Musee des Beaux Arts – also free – pretty decent art museum for a city this size. Mostly French artists I’ve never heard of, none of the ‘major’ works but a nice variety of, some of which I liked and it is housed in one of the best preserved medieval palaces in France. Some of the rooms have been done over and look like generic museum rooms, but a few are preserved as palace rooms. There are middle ages and Renaissance works plus contemporary pieces all kind of jumbled together which was actually more interesting than confusing. The tombs are the most well known.


A short walk from the Dijon Gare is the Jardin Darcy the town's first pubic garden . The garden features a lovely pool of blue-green water and is guarded by a "white bear" sculpture. Across the street is the Hotel de la Cloche, from the 15th century. And across the square from that is, Porte Guillaume, an 18th century triumphal arch, originally part of the town ramparts which were torn down in the 19th century leaving it standing alone in the middle of the square. Rue de la Liberte, the major pedestrian shopping street through the old city begins here.

One block north of Rue de la Liberte, Place Grangier is the site of the Hotel des Postes and an Art Nouveau building – totally different architectural styles designed at the same time by the same architect. Just past this is the Dijon Market, built in 1873. Athough housed in an impressive glass and iron building, unfortunately as European markets go, it was a dud.

Above top: Jardin Darcy;  Middle left: Hotel des Postes with the art nouveau building beside it;   Middle right: Port Guillaume  Lower: Dijon Market

Above left: City Loft Apartments entrance and view from my room. 

Dijon is a beautiful little city, just large enough that you don't get bored in an hour, small enough to know your way around the center easily enough. Even with doing the Owl walking tour, visiting three museums, two churches and a crypt two days was plenty. It would make a wonderful place to base to do day  trips to the surrounding region.

I stayed at the "City Loft Apartments", which for €71 night/single was one of the best bargains of the trip. The room was gigantic, with a kitchenette, right in the center of the old town (ten minute walk from the train station) with a fabulous view.

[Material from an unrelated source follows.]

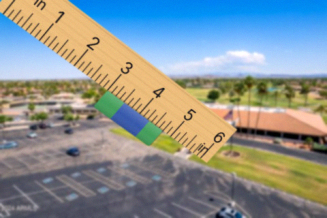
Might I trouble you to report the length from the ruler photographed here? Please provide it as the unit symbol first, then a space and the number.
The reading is in 1.75
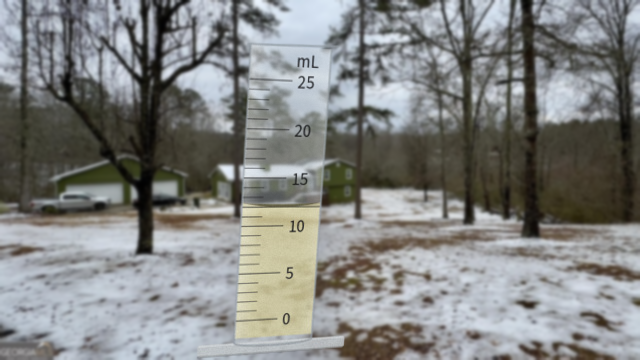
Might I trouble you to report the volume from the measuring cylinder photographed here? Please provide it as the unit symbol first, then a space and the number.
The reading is mL 12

Place de la Liberation with it's multiple pavement fountains was lit with alternating colors in the evening, children were playing in the fountains (the high temperature while I was in Dijon was 102 F), the square is surrounded by restaurants with outside seating and was a lovely place to be in evening watching the sky turn deep blue and the lights come on the magnificent buildings turning them golden.













Very nice report on my beautiful town Isabel ! I'm very happy you enjoyed your stay in Dijon. Beautiful pictures that make you a great ambassador of my town.
I even noticed the little angel on the wall of my back alley (rue des Bons Enfants) and where my main entrance is (rue Rameau right in front of the Dukes Palace).